= Record extracts =

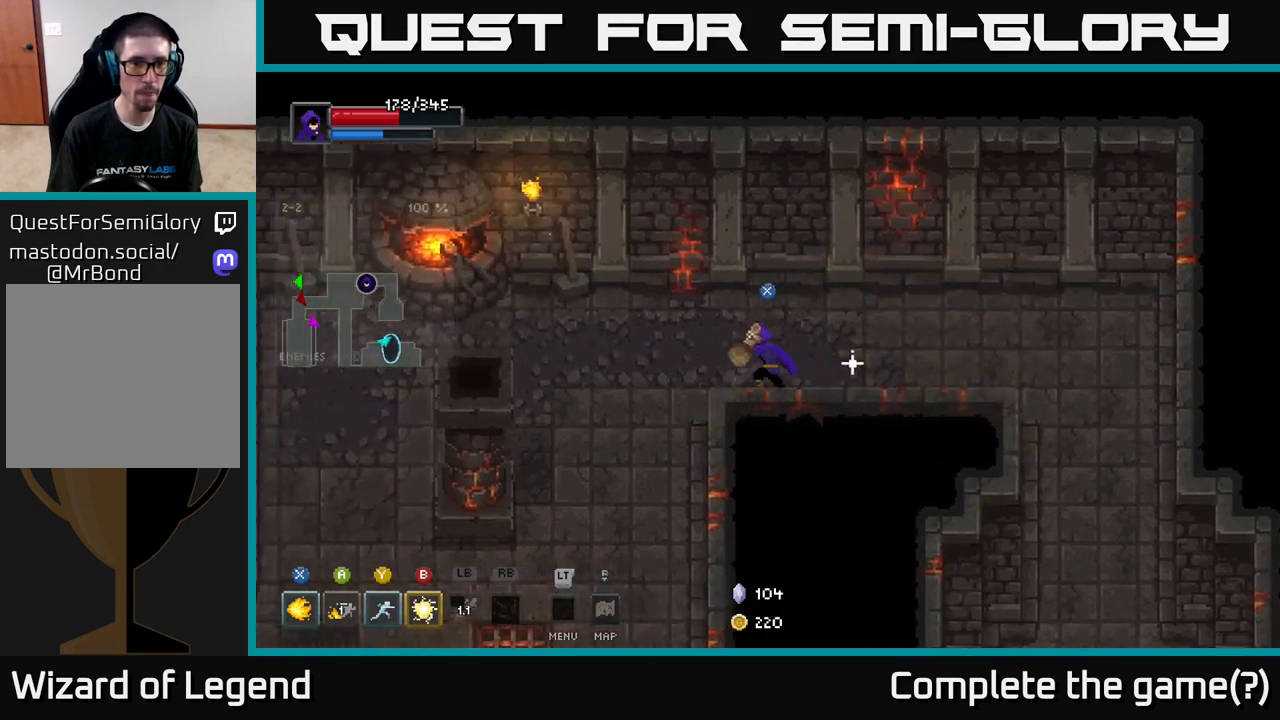
{"buttons": [], "left_stick": "down-left", "right_stick": "center", "events": [[150, "left_stick", "down-left"]]}
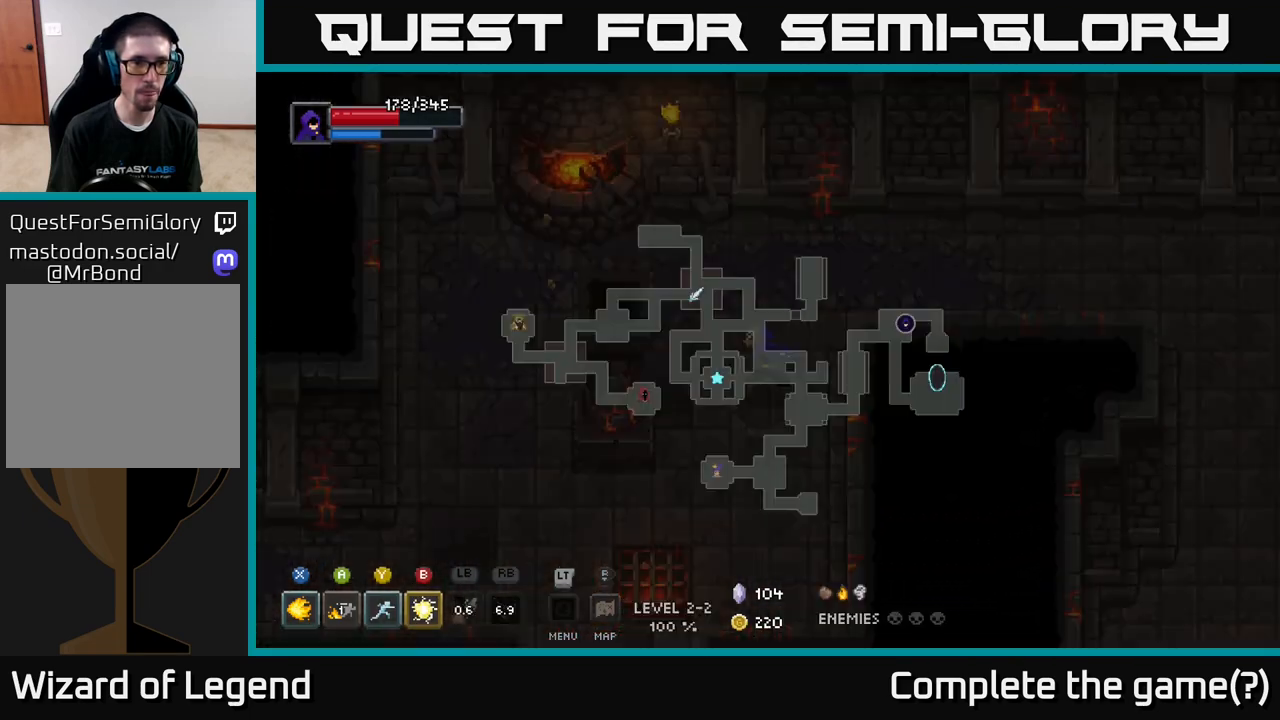
{"buttons": [], "left_stick": "down-left", "right_stick": "center", "events": []}
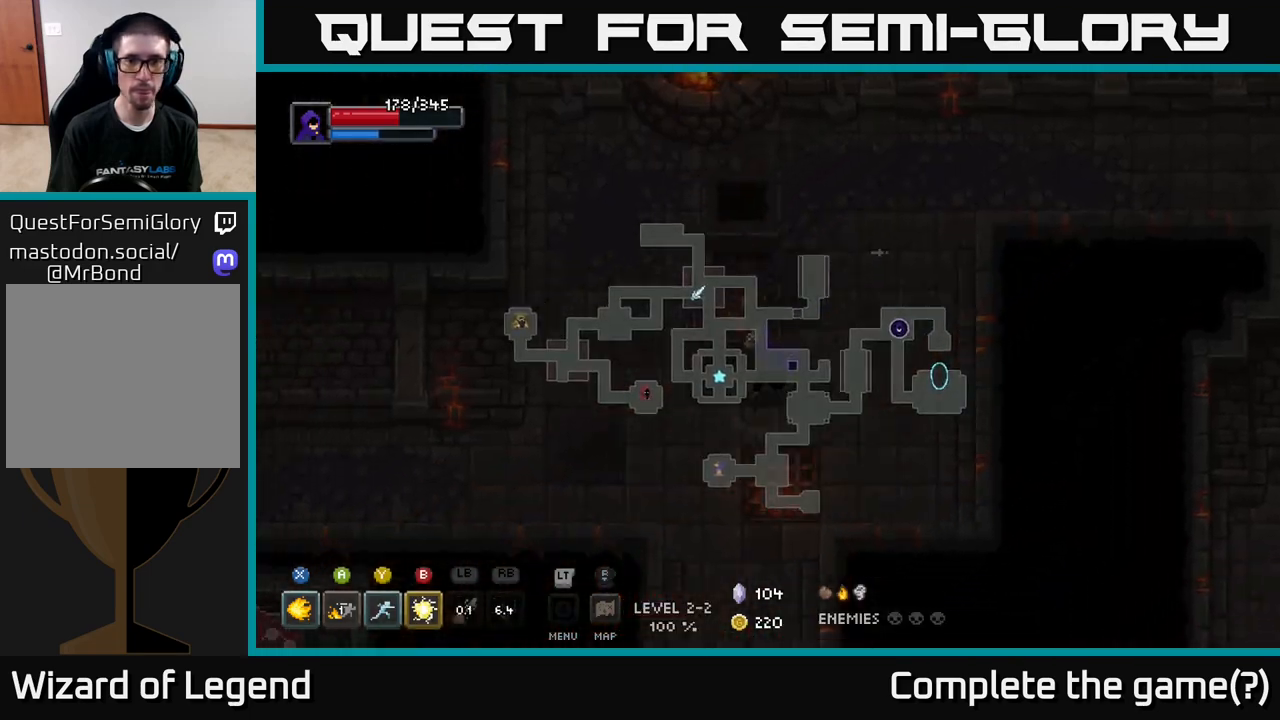
{"buttons": [], "left_stick": "left", "right_stick": "center", "events": [[467, "left_stick", "left"]]}
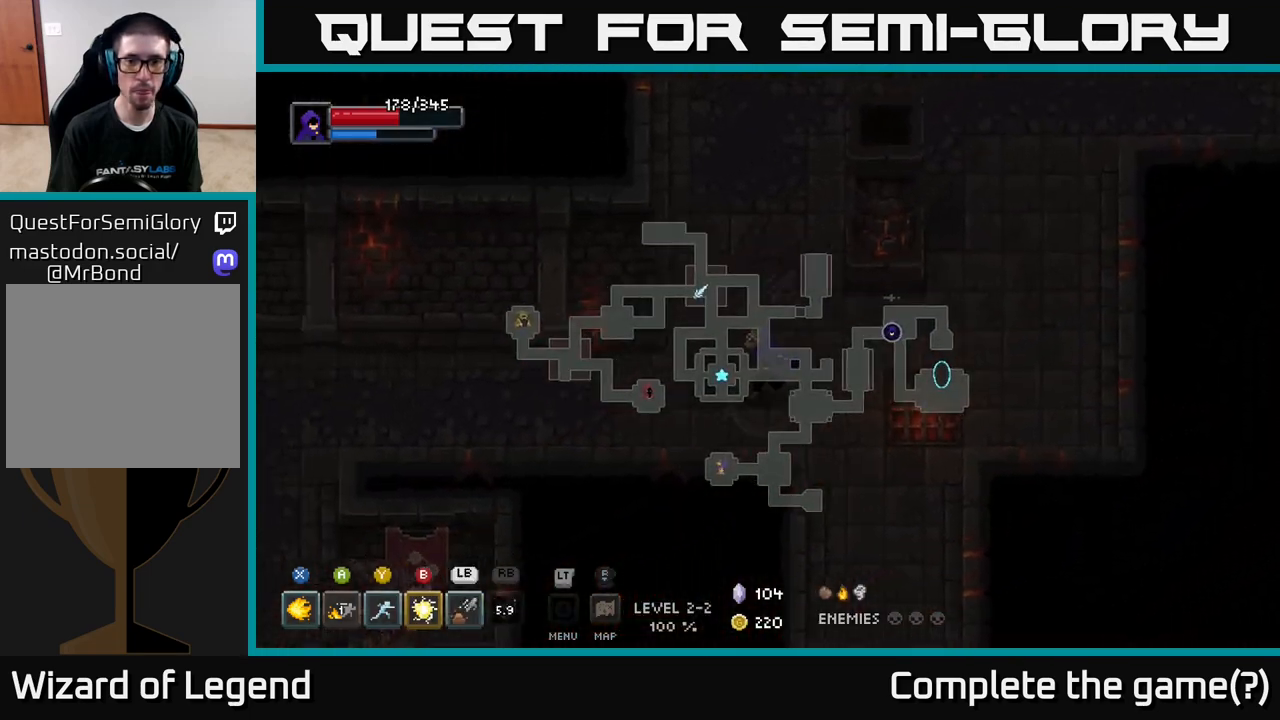
{"buttons": [], "left_stick": "left", "right_stick": "center", "events": []}
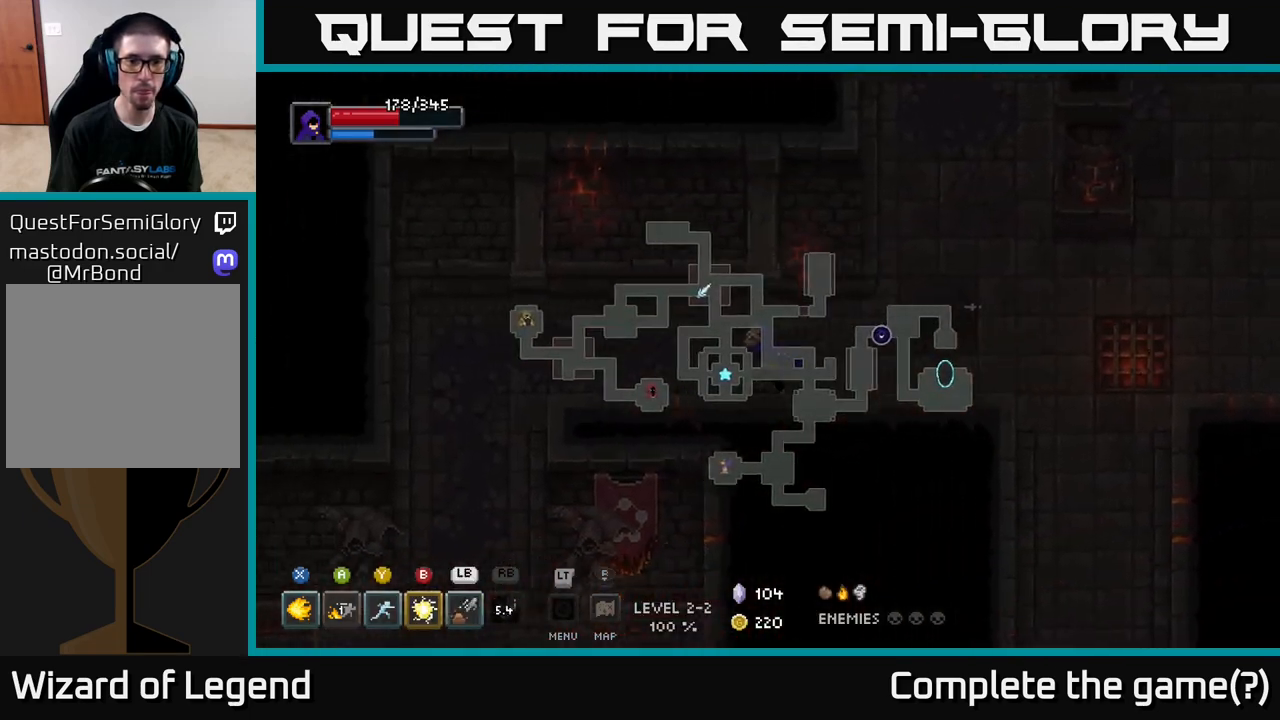
{"buttons": [], "left_stick": "left", "right_stick": "center", "events": []}
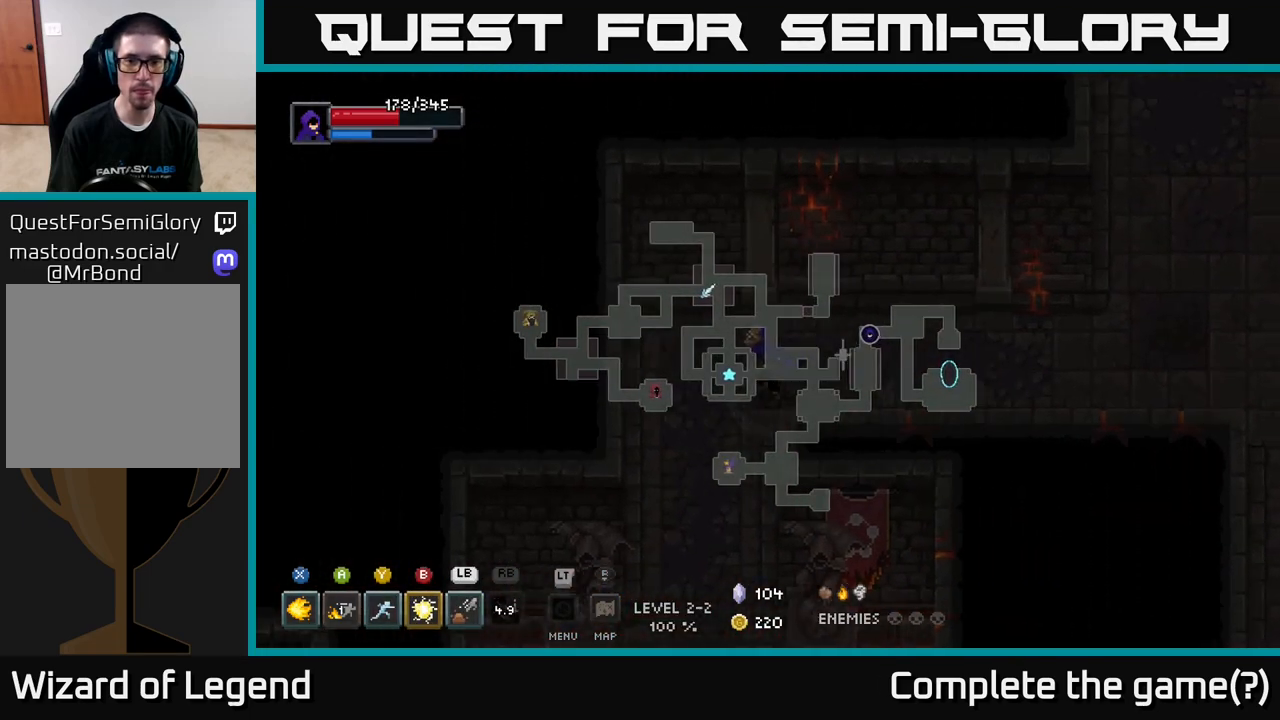
{"buttons": [], "left_stick": "left", "right_stick": "center", "events": [[33, "left_stick", "center"], [250, "left_stick", "right"], [500, "left_stick", "left"]]}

= Task instructions =
Could you give all the records again, exactly, minus the pictures?

= Answer area =
{"buttons": [], "left_stick": "down-left", "right_stick": "center", "events": [[150, "left_stick", "down-left"]]}
{"buttons": [], "left_stick": "down-left", "right_stick": "center", "events": []}
{"buttons": [], "left_stick": "left", "right_stick": "center", "events": [[467, "left_stick", "left"]]}
{"buttons": [], "left_stick": "left", "right_stick": "center", "events": []}
{"buttons": [], "left_stick": "left", "right_stick": "center", "events": []}
{"buttons": [], "left_stick": "left", "right_stick": "center", "events": [[33, "left_stick", "center"], [250, "left_stick", "right"], [500, "left_stick", "left"]]}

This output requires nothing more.